Se, come detto, esistono delle ripetizioni sane, capaci di restituire conforto, esistono dei gesti ripetitivi di tutt'altra natura che, la psicoanalista Melanie Klein, dice essere incentrati sul tema dell'angoscia. Questi gesti ripetitivi - la coazione a ripetere - mostrerebbero allora uno stato di impotenza originaria in cui si è in balia di tutto: dei legami di dipendenza, della paura e, come detto, dell'angoscia più profonda.
Qualcuno, a questo punto, potrebbe dirmi: «Perché ripetere e rifare dei gesti che fanno stare male e che creano dolore fino allo sconfinamento nell'angoscia?».
Domanda più che legittima a cui si potrebbe rispondere con un'altra domanda ancora, che solo apparentemente, non ha nulla a che fare col tema principale : «Perché scegliamo, ci innamoriamo e stiamo sempre con persone che poi si rivelano "sbagliate"?».

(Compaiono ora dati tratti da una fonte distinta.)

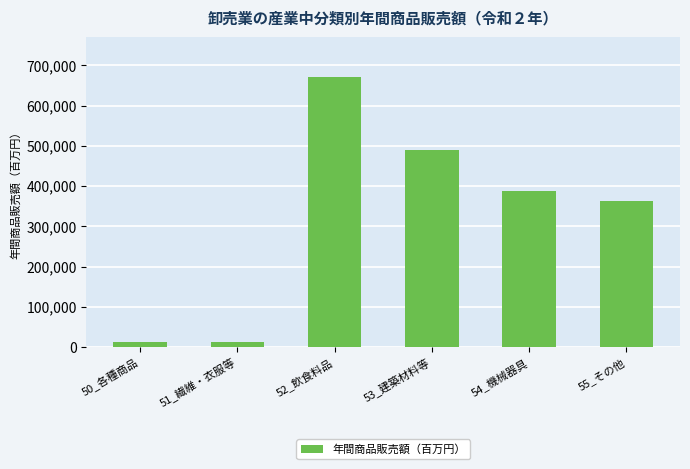

What is the smallest value displayed?

12615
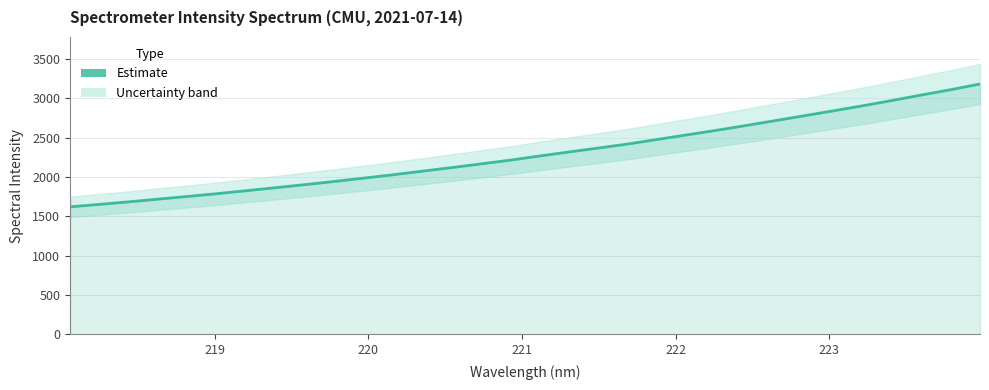

What is the value of the 13th point from the left?

2074.7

Freud, in tal senso, ha detto che esistono forme di ripetizione dei nostri vissuti che non sono il frutto di un soddisfacimento ma che in ogni caso rifacciamo, contro la nostra volontà al di là della ricerca di un principio di piacere o dispiacere.
Appare così evidente che siamo "condannati a ripetere" qualsiasi esperienza passata significativa,"buona" o "cattiva" che sia, soddisfacente o meno. Siamo costretti a ripetere tutto quello che ha segnato la psiche, che lo si voglia o no, che abbia portato piacere o meno, che abbia portato dolore.

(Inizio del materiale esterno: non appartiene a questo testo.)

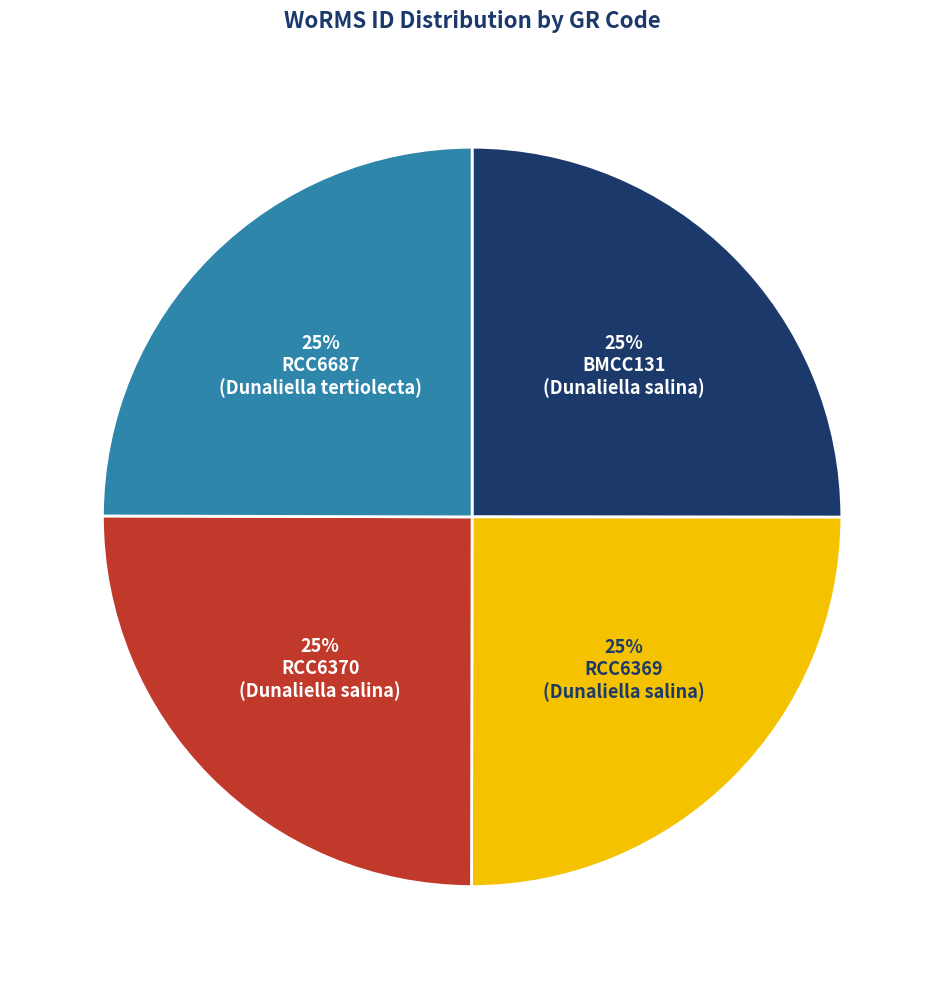

Count the number of slices in the pie.

4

Se quindi si ripete per il piacere di ripetere - perché una attività, una situazione, una relazione ci fa stare bene e ci gratifica - questo tipo di ripetizione ha poco a che fare con la costrizione e la coazione ed è evidentemente la dimostrazione di un io sano, funzionale, capace di gestione, di venire a compromessi e regolarsi di conseguenza.
Se invece, al contrario, si ripetono attività, situazioni, relazioni che vanno contro la nostra soggettività/volontà significa che la psiche sta cercando e sta provando con tutte le sue forze di ripristinare un ordine interno, di equilibrare, dotare e integrare ciò che non si comprende, ciò che fa soffrire.
Riprendendo le parole di Melanie Klein, si può affermare che lo scopo di quest'ultimo tipo di ripetizione è "dominare l'angoscia".
Non a caso, quando non si comprende, ripetere, fino a che non si è capito, può aiutare. Repetita iuvant. Le pennellate di Monet, varie migliaia per ogni dipinto - come si evince da due dei quadri della serie "Lo stagno delle ninfee" che ho avuto modo di vedere alla National Gallery di Londra e all'Albertina di Vienna - sembrano insistenti e ripetitive, sembrano non avere a che fare col piacere della ripetizione ma con qualcosa che lo fa sprofondare, gli fa temere, come ribadisce egli stesso, di non portare a conclusione la serie de "Le cattedrali di Rouen":«sono spezzato, non ne posso più, ho avuto una notta da incubi: la cattedrale mi crollava addosso».
Tuttavia, come sottolinea Donald Winnicott, la ripetizione di queste esperienze, per certi verso, porta con sé anche un elemento curativo, che aiuta a superare il senso di perdita e il sentimento di cordoglio.